VME boards provide 400-Mbyte/sec memory bandwidth

A family of VME boards based on the PowerPlus VME architecture dramatically increases CPU-to-main-memory bandwidth. These Motorola boards use a custom ASIC to control two-way interleaved memory access and take advantage of the PowerPC's address pipelining. They also employ a combination of FIFO memories, read-ahead transactions, and write posting to decouple the CPU-to-memory, PCI, and VME buses. The approach allows the processor to make full use of main-memory bandwidth with minimal impact from PCI-bus accesses. The result is main-memory access in excess of 400 Mbytes/sec.

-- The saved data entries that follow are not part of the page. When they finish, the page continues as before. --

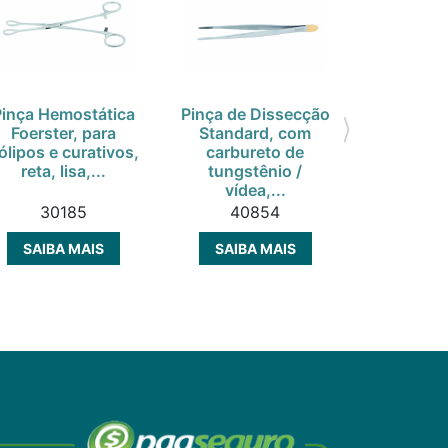
Pinça Hemostática
Pinça de Dissecção
Pinça He
Foerster, para
Standard, com
Roche
ólipos e curativos,
carbureto de
Carmalt, 
reta, lisa,...
tungstênio /
cm, 9 ½ "
vídea,...
30185
40854
30
SAIBA MAIS
SAIBA MAIS
SAIBA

The family's first members, the MVME 2600 and MVME 3600, share a common software and hardware structure. The boards incorporate Open Firmware, a PC firmware implementation that can boot diverse operating systems, including Windows NT and AIX. Both boards offer either a 200-MHz PowerPC 603 or a 166-MHz PowerPC 604 processor with fast Ethernet, SCSI-2, and super I/O ports. They also allow expansion with PMC or IndustryPack mezzanine cards. Although the 2600 is a single-card design, however, the 3600 uses two cards: a processor/memory module and a base module. The 3600's added board space lets it offer floppy-disk and VGA interfaces, video-buffer memory, and as much as 1 Gbyte of error-correcting DRAM. Prices start at $4495 and come with a five-year parts-and-labor warranty.